Source material →
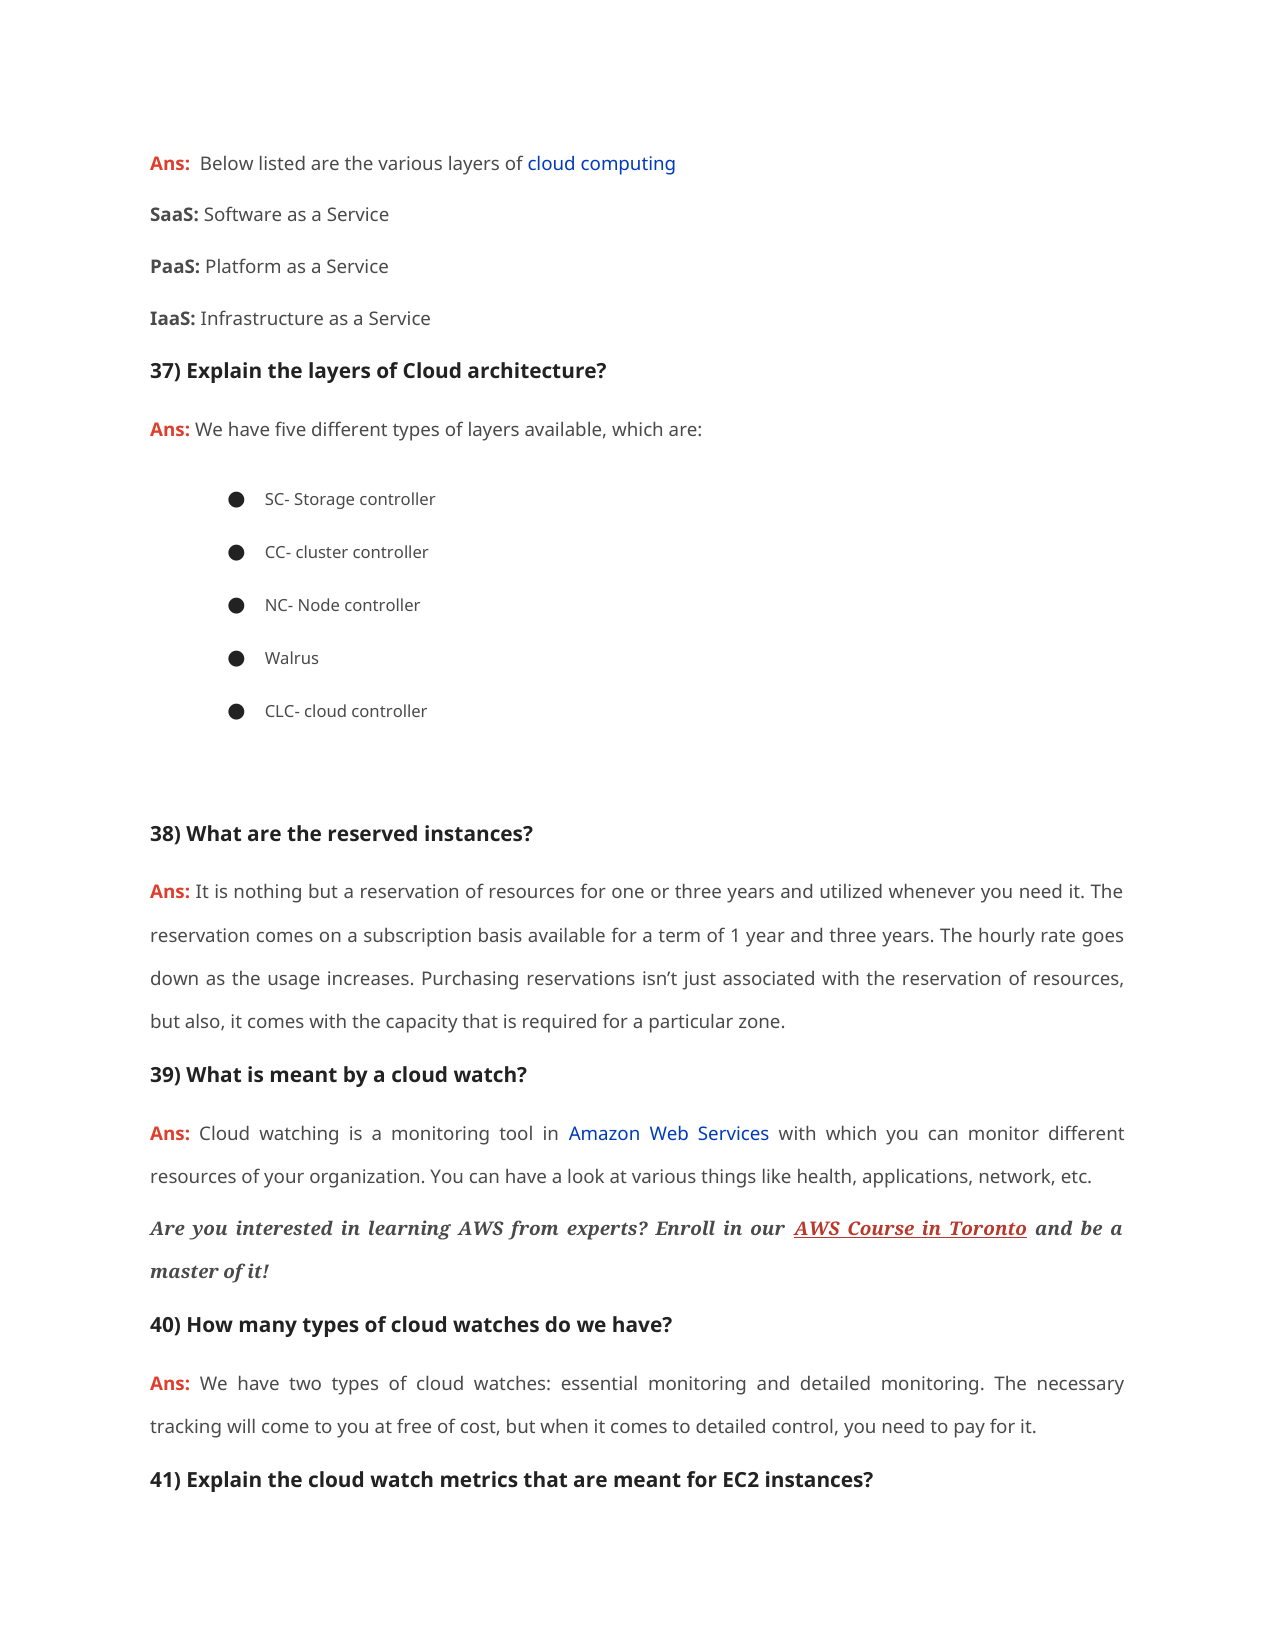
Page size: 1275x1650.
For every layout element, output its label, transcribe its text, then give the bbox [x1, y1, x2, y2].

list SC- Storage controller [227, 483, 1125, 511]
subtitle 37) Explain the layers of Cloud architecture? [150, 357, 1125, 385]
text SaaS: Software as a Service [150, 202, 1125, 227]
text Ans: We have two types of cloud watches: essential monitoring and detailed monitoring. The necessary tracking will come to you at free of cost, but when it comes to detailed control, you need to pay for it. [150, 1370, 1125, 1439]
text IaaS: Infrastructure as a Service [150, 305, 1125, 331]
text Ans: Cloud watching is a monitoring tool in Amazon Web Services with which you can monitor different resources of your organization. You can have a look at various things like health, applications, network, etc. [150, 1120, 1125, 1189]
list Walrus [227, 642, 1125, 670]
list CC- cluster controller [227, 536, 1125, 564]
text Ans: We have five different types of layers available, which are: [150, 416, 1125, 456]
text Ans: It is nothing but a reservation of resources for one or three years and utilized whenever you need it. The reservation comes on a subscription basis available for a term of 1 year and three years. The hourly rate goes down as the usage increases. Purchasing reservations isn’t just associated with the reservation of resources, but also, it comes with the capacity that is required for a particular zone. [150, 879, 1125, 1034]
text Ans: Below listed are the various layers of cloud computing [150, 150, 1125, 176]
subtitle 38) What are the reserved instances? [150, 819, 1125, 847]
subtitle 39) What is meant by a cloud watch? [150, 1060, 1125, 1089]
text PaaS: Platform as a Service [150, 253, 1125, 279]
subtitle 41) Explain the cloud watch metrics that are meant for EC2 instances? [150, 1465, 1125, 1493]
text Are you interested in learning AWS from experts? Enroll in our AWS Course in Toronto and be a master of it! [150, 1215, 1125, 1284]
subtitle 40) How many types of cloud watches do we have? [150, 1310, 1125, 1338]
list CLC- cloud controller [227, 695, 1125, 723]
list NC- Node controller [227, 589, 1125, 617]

Work order → Only the lines with the string "types" are wanted; pick them out of the records above and copy them.

Written response →
text Ans: We have two types of cloud watches: essential monitoring and detailed monitoring. The necessary tracking will come to you at free of cost, but when it comes to detailed control, you need to pay for it. [150, 1370, 1125, 1439]
text Ans: We have five different types of layers available, which are: [150, 416, 1125, 456]
subtitle 40) How many types of cloud watches do we have? [150, 1310, 1125, 1338]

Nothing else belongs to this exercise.